__Work item__: Where does the string "Structuurvisie" appear in the records? Copy every line that contains it.

__Dataset content__:
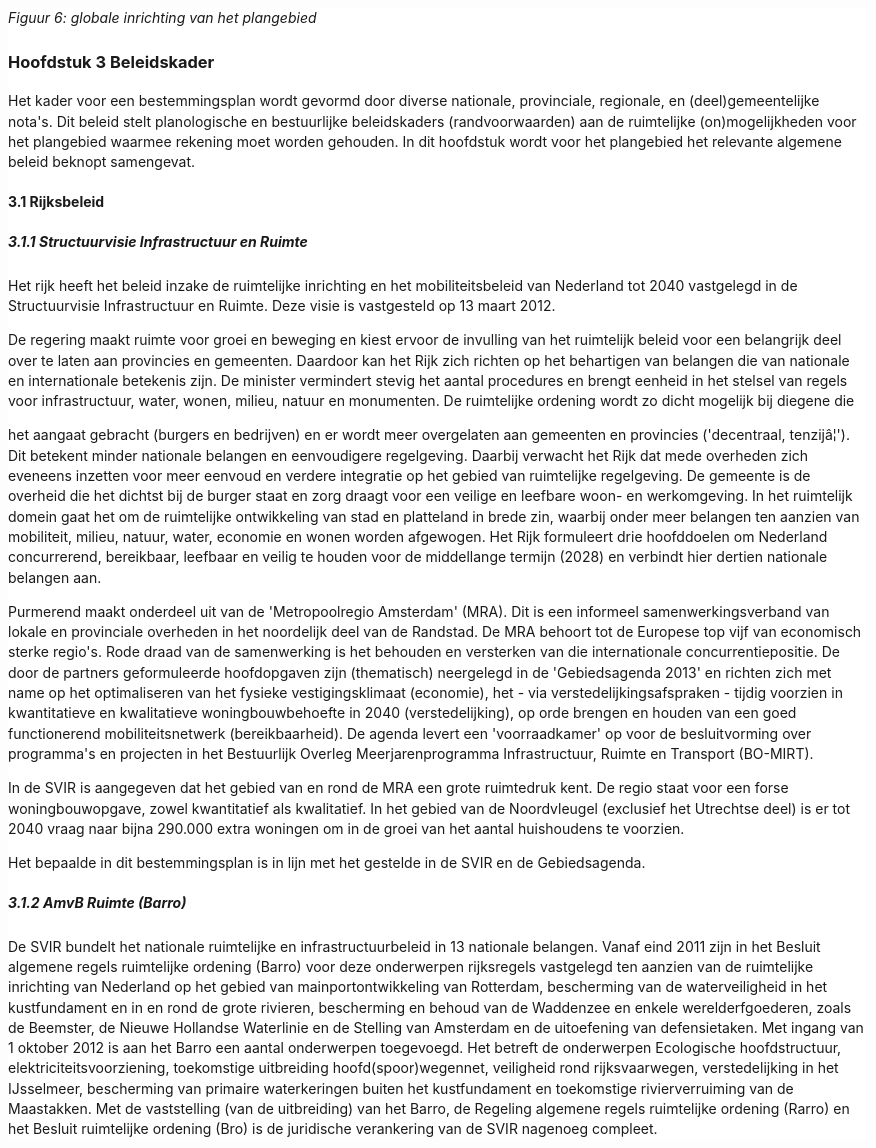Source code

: *Figuur 6: globale inrichting van het plangebied*

### Hoofdstuk 3 Beleidskader

Het kader voor een bestemmingsplan wordt gevormd door diverse nationale, provinciale, regionale, en (deel)gemeentelijke nota's. Dit beleid stelt planologische en bestuurlijke beleidskaders (randvoorwaarden) aan de ruimtelijke (on)mogelijkheden voor het plangebied waarmee rekening moet worden gehouden. In dit hoofdstuk wordt voor het plangebied het relevante algemene beleid beknopt samengevat.

#### 3\.1 Rijksbeleid

##### 3\.1\.1 Structuurvisie Infrastructuur en Ruimte

Het rijk heeft het beleid inzake de ruimtelijke inrichting en het mobiliteitsbeleid van Nederland tot 2040 vastgelegd in de Structuurvisie Infrastructuur en Ruimte. Deze visie is vastgesteld op 13 maart 2012\.

De regering maakt ruimte voor groei en beweging en kiest ervoor de invulling van het ruimtelijk beleid voor een belangrijk deel over te laten aan provincies en gemeenten. Daardoor kan het Rijk zich richten op het behartigen van belangen die van nationale en internationale betekenis zijn. De minister vermindert stevig het aantal procedures en brengt eenheid in het stelsel van regels voor infrastructuur, water, wonen, milieu, natuur en monumenten. De ruimtelijke ordening wordt zo dicht mogelijk bij diegene die

het aangaat gebracht (burgers en bedrijven) en er wordt meer overgelaten aan gemeenten en provincies ('decentraal, tenzijâ¦'). Dit betekent minder nationale belangen en eenvoudigere regelgeving. Daarbij verwacht het Rijk dat mede overheden zich eveneens inzetten voor meer eenvoud en verdere integratie op het gebied van ruimtelijke regelgeving. De gemeente is de overheid die het dichtst bij de burger staat en zorg draagt voor een veilige en leefbare woon\- en werkomgeving. In het ruimtelijk domein gaat het om de ruimtelijke ontwikkeling van stad en platteland in brede zin, waarbij onder meer belangen ten aanzien van mobiliteit, milieu, natuur, water, economie en wonen worden afgewogen. Het Rijk formuleert drie hoofddoelen om Nederland concurrerend, bereikbaar, leefbaar en veilig te houden voor de middellange termijn (2028\) en verbindt hier dertien nationale belangen aan.

Purmerend maakt onderdeel uit van de 'Metropoolregio Amsterdam' (MRA). Dit is een informeel samenwerkingsverband van lokale en provinciale overheden in het noordelijk deel van de Randstad. De MRA behoort tot de Europese top vijf van economisch sterke regio's. Rode draad van de samenwerking is het behouden en versterken van die internationale concurrentiepositie. De door de partners geformuleerde hoofdopgaven zijn (thematisch) neergelegd in de 'Gebiedsagenda 2013' en richten zich met name op het optimaliseren van het fysieke vestigingsklimaat (economie), het \- via verstedelijkingsafspraken \- tijdig voorzien in kwantitatieve en kwalitatieve woningbouwbehoefte in 2040 (verstedelijking), op orde brengen en houden van een goed functionerend mobiliteitsnetwerk (bereikbaarheid). De agenda levert een 'voorraadkamer' op voor de besluitvorming over programma's en projecten in het Bestuurlijk Overleg Meerjarenprogramma Infrastructuur, Ruimte en Transport (BO\-MIRT).

In de SVIR is aangegeven dat het gebied van en rond de MRA een grote ruimtedruk kent. De regio staat voor een forse woningbouwopgave, zowel kwantitatief als kwalitatief. In het gebied van de Noordvleugel (exclusief het Utrechtse deel) is er tot 2040 vraag naar bijna 290\.000 extra woningen om in de groei van het aantal huishoudens te voorzien.

Het bepaalde in dit bestemmingsplan is in lijn met het gestelde in de SVIR en de Gebiedsagenda.

##### 3\.1\.2 AmvB Ruimte (Barro)

De SVIR bundelt het nationale ruimtelijke en infrastructuurbeleid in 13 nationale belangen. Vanaf eind 2011 zijn in het Besluit algemene regels ruimtelijke ordening (Barro) voor deze onderwerpen rijksregels vastgelegd ten aanzien van de ruimtelijke inrichting van Nederland op het gebied van mainportontwikkeling van Rotterdam, bescherming van de waterveiligheid in het kustfundament en in en rond de grote rivieren, bescherming en behoud van de Waddenzee en enkele werelderfgoederen, zoals de Beemster, de Nieuwe Hollandse Waterlinie en de Stelling van Amsterdam en de uitoefening van defensietaken. Met ingang van 1 oktober 2012 is aan het Barro een aantal onderwerpen toegevoegd. Het betreft de onderwerpen Ecologische hoofdstructuur, elektriciteitsvoorziening, toekomstige uitbreiding hoofd(spoor)wegennet, veiligheid rond rijksvaarwegen, verstedelijking in het IJsselmeer, bescherming van primaire waterkeringen buiten het kustfundament en toekomstige rivierverruiming van de Maastakken. Met de vaststelling (van de uitbreiding) van het Barro, de Regeling algemene regels ruimtelijke ordening (Rarro) en het Besluit ruimtelijke ordening (Bro) is de juridische verankering van de SVIR nagenoeg compleet.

__Response for this exercise__:
##### 3\.1\.1 Structuurvisie Infrastructuur en Ruimte
Het rijk heeft het beleid inzake de ruimtelijke inrichting en het mobiliteitsbeleid van Nederland tot 2040 vastgelegd in de Structuurvisie Infrastructuur en Ruimte. Deze visie is vastgesteld op 13 maart 2012\.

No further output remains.